# Task description:
The output should contain the listing word for word and no pictures.

# Data:
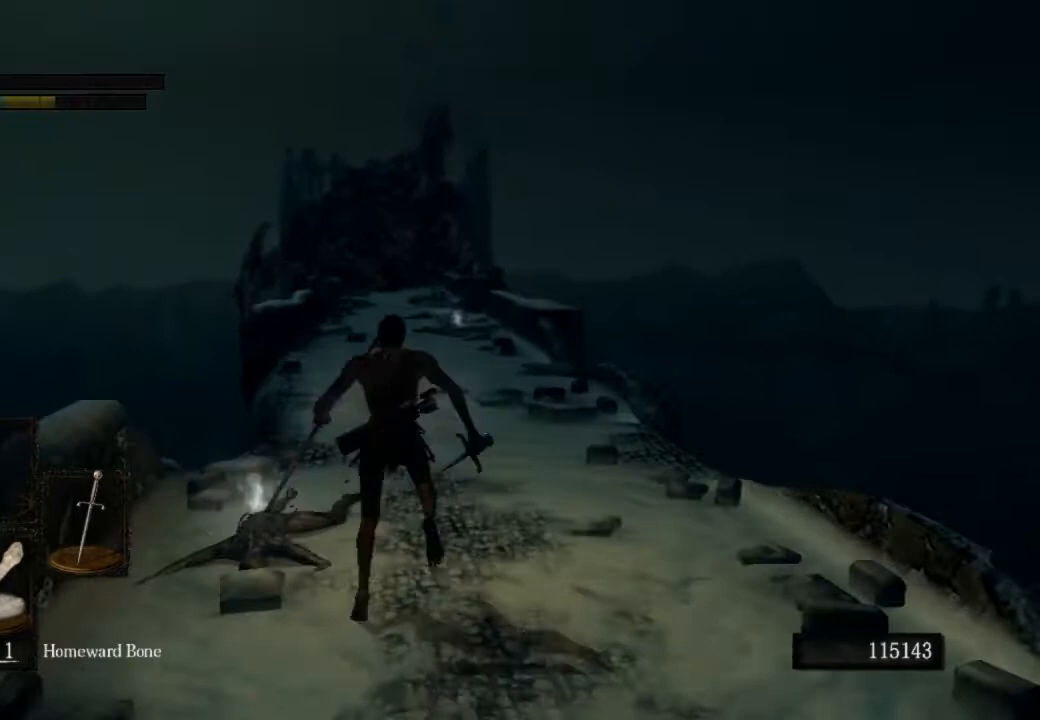
{"buttons": [], "left_stick": "center", "right_stick": "center", "events": [[33, "left_stick", "center"]]}
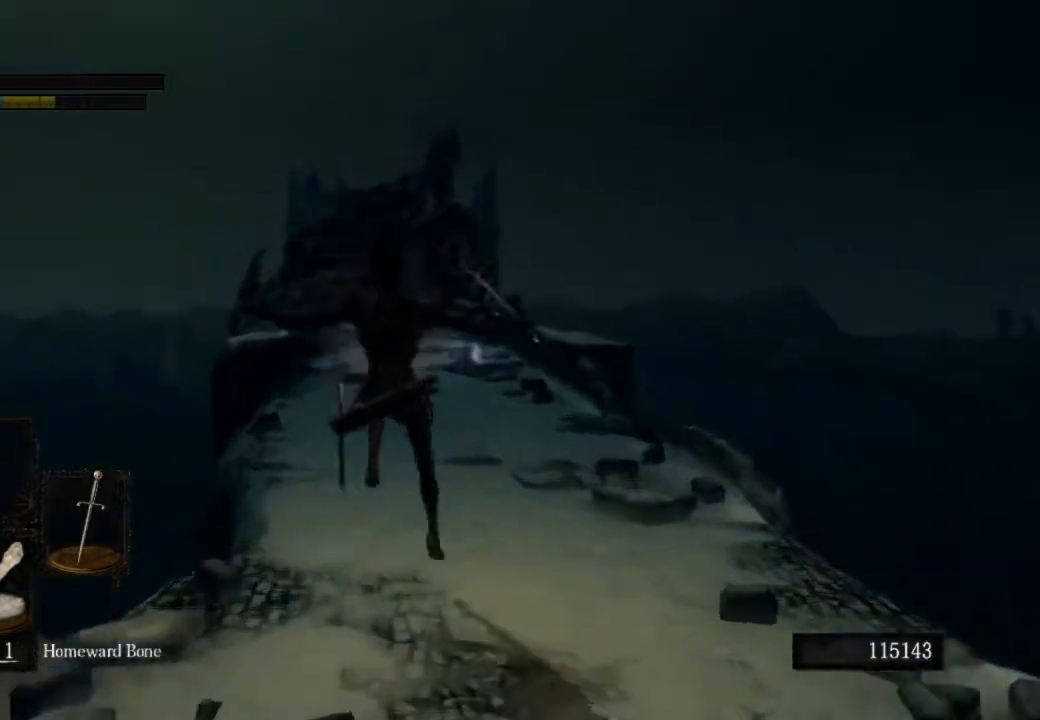
{"buttons": ["DPAD_DOWN"], "left_stick": "center", "right_stick": "center", "events": [[167, "L1", "down"], [267, "L1", "up"], [333, "R1", "down"], [400, "CROSS", "down"], [467, "R1", "up"], [500, "CROSS", "up"], [500, "DPAD_DOWN", "down"]]}
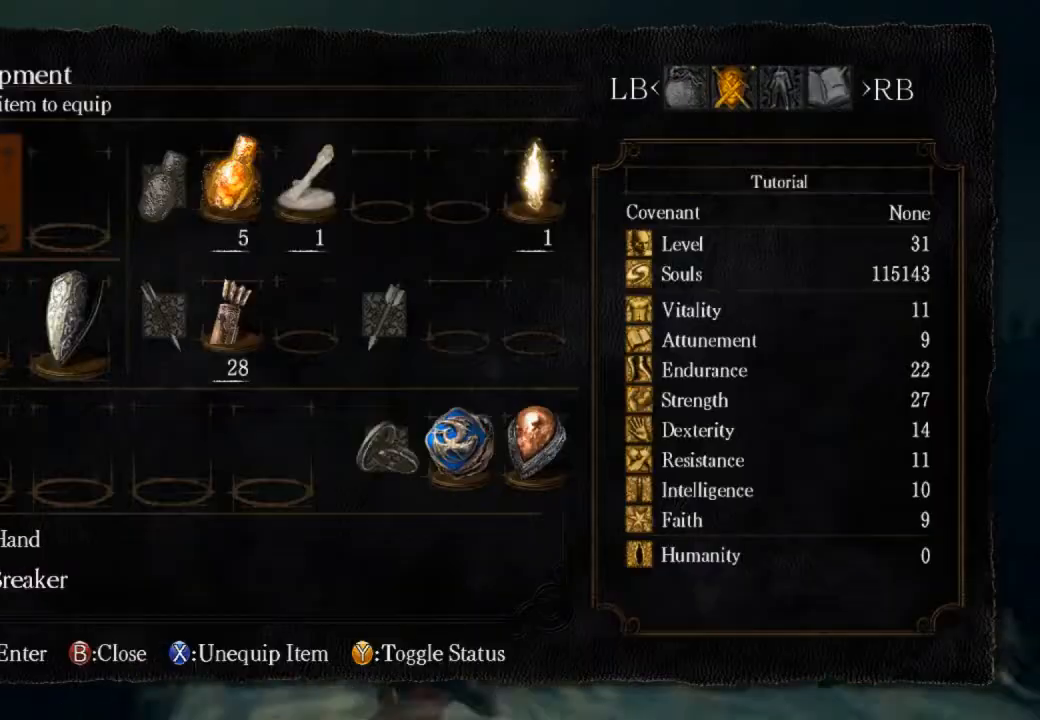
{"buttons": [], "left_stick": "center", "right_stick": "center", "events": [[100, "CROSS", "down"], [100, "DPAD_DOWN", "up"], [233, "CROSS", "up"], [233, "DPAD_UP", "down"], [300, "CROSS", "down"], [333, "DPAD_UP", "up"], [400, "CROSS", "up"]]}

# Completed task:
{"buttons": [], "left_stick": "center", "right_stick": "center", "events": [[33, "left_stick", "center"]]}
{"buttons": ["DPAD_DOWN"], "left_stick": "center", "right_stick": "center", "events": [[167, "L1", "down"], [267, "L1", "up"], [333, "R1", "down"], [400, "CROSS", "down"], [467, "R1", "up"], [500, "CROSS", "up"], [500, "DPAD_DOWN", "down"]]}
{"buttons": [], "left_stick": "center", "right_stick": "center", "events": [[100, "CROSS", "down"], [100, "DPAD_DOWN", "up"], [233, "CROSS", "up"], [233, "DPAD_UP", "down"], [300, "CROSS", "down"], [333, "DPAD_UP", "up"], [400, "CROSS", "up"]]}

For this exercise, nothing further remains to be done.